Les gens aiment leur travail, mais ils en souffrent : voilà le paradoxe.
Oui, une très grande majorité de gens apprécient leur travail. Huit Français sur dix déclarent aimer leur travail : tel est le bilan de la vaste enquête publiée par la CFDT début 2017. Autre donnée significative : seulement une petite minorité déclarent n’aller au travail que pour des raisons strictement alimentaires. Certes, il existe bien des bullshit jobs, « jobs à la con » (du travail à la chaîne à l’abattage des bêtes dans un abattoir) mais dans l’ensemble les gens déclarent apprécier leur travail.
Comment expliquer l’essor de la souffrance au travail : stress, fatigue, déprime, absentéisme, burnout et, dans les cas extrêmes, suicide ou karochi (une pathologie japonaise synonyme de « mort d’épuisement »).
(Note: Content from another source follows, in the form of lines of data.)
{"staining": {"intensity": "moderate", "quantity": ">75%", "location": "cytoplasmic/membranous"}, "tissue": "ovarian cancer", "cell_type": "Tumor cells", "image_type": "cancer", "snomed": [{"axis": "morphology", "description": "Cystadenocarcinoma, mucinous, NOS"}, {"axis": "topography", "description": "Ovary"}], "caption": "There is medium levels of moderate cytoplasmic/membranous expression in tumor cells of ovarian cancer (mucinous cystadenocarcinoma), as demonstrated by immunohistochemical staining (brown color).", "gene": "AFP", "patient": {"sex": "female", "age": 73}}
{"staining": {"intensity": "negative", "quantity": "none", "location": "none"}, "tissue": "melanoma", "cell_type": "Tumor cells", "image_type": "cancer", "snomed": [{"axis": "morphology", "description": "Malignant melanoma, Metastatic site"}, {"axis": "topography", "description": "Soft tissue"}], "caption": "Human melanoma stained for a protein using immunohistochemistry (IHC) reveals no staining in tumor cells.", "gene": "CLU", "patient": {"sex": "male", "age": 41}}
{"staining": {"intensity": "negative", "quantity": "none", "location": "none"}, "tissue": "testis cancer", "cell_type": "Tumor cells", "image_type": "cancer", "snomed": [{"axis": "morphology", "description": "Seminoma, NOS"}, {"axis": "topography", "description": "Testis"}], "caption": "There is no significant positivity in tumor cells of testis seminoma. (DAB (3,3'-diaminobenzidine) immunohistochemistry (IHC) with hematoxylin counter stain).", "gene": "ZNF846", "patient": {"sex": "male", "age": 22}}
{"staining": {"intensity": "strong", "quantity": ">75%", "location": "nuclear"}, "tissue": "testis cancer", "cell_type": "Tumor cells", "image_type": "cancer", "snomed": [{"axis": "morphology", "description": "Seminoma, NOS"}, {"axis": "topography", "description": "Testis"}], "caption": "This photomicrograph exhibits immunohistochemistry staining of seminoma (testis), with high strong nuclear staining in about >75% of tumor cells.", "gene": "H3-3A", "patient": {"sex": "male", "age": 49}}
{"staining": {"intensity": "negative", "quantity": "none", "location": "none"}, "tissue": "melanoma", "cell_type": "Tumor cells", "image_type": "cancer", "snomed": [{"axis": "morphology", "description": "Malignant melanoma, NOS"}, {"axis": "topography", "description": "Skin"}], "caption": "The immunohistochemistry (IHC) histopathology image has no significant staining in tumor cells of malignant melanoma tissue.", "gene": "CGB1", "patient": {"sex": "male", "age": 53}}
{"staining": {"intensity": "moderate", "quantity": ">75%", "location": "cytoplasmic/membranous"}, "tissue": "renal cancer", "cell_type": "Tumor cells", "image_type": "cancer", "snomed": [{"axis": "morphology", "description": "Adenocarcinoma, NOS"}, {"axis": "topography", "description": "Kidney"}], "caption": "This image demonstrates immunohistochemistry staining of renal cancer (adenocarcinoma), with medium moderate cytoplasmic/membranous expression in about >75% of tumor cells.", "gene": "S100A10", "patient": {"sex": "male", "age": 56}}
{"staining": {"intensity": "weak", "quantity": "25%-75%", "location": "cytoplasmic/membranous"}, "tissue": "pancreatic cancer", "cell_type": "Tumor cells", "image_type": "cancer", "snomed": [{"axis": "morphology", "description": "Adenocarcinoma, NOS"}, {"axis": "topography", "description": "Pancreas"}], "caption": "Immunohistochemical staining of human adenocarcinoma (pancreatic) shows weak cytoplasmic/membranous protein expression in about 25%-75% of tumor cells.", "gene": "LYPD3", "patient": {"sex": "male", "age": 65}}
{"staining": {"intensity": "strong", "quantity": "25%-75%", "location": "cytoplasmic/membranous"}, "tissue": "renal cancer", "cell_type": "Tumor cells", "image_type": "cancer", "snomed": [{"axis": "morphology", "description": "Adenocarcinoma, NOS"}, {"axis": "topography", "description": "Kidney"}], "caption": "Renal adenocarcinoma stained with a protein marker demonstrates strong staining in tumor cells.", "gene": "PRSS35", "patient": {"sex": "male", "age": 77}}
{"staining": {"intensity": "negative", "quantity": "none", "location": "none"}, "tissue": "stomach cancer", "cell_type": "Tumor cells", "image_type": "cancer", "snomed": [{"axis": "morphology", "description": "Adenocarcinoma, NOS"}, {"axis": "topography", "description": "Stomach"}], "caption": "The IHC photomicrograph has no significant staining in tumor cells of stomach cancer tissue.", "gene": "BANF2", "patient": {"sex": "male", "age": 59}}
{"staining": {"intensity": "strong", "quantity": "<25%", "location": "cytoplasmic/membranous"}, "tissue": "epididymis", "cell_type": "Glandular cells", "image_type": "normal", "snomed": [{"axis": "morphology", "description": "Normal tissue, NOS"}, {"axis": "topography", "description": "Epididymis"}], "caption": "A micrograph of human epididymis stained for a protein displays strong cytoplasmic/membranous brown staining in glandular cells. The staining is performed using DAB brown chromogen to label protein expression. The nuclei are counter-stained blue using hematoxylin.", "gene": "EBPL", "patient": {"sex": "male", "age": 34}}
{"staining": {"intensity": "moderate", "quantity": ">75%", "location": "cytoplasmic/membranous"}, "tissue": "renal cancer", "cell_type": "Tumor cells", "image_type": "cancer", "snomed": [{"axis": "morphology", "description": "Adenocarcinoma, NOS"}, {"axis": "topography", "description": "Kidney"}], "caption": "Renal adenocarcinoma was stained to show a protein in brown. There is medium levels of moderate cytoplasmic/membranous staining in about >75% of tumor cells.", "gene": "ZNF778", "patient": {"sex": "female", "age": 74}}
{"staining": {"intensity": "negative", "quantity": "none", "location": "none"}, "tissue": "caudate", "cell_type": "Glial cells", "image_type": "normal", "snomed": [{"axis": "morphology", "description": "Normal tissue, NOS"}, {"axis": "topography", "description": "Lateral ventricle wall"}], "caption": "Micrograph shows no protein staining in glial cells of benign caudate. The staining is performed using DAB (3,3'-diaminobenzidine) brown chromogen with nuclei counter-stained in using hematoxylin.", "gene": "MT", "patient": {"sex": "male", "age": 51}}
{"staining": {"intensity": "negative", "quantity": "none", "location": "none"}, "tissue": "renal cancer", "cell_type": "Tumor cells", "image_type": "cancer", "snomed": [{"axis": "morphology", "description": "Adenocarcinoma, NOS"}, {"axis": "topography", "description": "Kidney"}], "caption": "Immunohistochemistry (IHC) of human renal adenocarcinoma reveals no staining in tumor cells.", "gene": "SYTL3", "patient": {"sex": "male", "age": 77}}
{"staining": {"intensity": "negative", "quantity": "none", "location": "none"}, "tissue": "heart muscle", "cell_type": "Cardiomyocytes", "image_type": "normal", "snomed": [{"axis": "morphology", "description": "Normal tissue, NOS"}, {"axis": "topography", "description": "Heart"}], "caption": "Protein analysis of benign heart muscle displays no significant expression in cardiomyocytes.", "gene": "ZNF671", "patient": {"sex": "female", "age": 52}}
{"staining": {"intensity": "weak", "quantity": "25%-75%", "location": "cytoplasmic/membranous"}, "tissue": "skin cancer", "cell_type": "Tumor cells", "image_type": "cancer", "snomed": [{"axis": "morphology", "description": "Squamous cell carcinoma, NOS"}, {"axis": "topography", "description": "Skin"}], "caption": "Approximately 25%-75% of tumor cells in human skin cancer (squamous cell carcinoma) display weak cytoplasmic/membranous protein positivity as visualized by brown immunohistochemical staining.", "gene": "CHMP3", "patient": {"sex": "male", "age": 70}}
Le symptôme le plus courant du mal-être au travail, c’est le « blues du dimanche soir » : il est quasi universel, si on en juge par les enquêtes internationales. Tous les pays développés, toutes les catégories d’emplois sont concernés : même ceux qu’on pouvait juger naguère privilégiés, comme les médecins, les cadres supérieurs et les chercheurs.
Comment en est-on arrivé là ? On peut regrouper les explications en quatre causes principales.
1. Les impératifs économiques
Une première explication s’impose. Tous les secteurs de travail sont soumis à des pressions économiques très fortes : le diktat du marché pour les uns, les exigences des actionnaires pour les autres, les réductions budgétaires pour certaines administrations. Partout, on entend le même son de cloche : « il faut faire plus avec moins », avec pour conséquence logique : des exigences de performance accrue, avec parfois de brutales réductions d’effectifs. Or, l’équation est simple : quand on réduit les moyens et que la charge de travail augmente, la pression sur le personnel ne peut que s’accroître. Le phénomène a touché tous les secteurs de travail, public comme privé, PME et grand groupes, artisans et professions libérales. Dans les hôpitaux, les moyens ne sont pas en baisse, mais les budgets ne suivent pas la montée d’une demande toujours plus forte.